Expression of Ikaros proteins in HMCLs and induction of cytotoxicity after knockdown of IKZF1 and IKZF3. (A) Expression of IKZF1 and IKZF3 in HMCLs. Nine HMLCs either sensitive or resistant to lenalidomide were analyzed for the expression of Ikaros by western blot. (B) Expression of IKZF1 in HMCLs was detected by flow cytometry analysis. (C-D) Knockdown of IKZF1 and IKZF3 induced cytotoxicity. MM1.S cells were infected with lentivirus-expressing nontargeting control or IKZF1 or IKZF3 shRNAs. MTT assays were performed at day 6 after infection and western blot analysis was performed at day 3 after infection. (E-G) Overexpression of IKZF1 and IKZF3 in a lenalidomide-sensitive cell line, MM1.S, did not substantially change lenalidomide sensitivity. MM1.S cells were infected with control virus (expressing vector alone) or lentivirus-expressing IKZF1 and IKZF3 after 72 hours (E), or after sorting GFP⁺ cells in MM1.S cells infected by IKZF1 lentivirus at 14 days after infection (F), cells were seeded in a 96-well plate and were treated with lenalidomide. (G) MTT assay was performed at day 6 after treatment and western blot analysis was performed at day 3 to confirm overexpression of IKZF1 and IKZF3.

Figure 6

Correlation of IMiD responsiveness and OS with IKZF1 and KPNA2 gene expression level in pomalidomide and dexamethasone therapy. A cohort of 44 MM patients treated with pomalidomide with GEP measured before initiation of chemotherapy was used in this study. (A) Responsiveness to pomalidomide in quartiles of IKZF1 expression.

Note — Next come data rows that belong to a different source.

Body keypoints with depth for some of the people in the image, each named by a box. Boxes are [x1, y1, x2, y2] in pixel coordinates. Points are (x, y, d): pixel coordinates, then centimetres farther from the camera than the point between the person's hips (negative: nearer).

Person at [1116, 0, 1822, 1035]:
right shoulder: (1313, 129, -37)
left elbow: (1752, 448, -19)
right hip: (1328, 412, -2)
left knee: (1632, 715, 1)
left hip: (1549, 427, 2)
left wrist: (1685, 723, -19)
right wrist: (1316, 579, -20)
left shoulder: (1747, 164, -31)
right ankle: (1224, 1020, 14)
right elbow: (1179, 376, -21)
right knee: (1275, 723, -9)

No patient in the lowest IKZF1 quartile expression responded to pomalidomide treatment. (B)The gene expression of the 11 top lenalidomide-regulated putative CRBN-interacting proteins was analyzed to examine the association between drug response and survival by using COX modeling. IKZF1 was identified as the top gene, which expression is associated with OS (P = .002). (C-D) Low IKZF1 and high KPNA2 expression levels were correlated with shorter OS.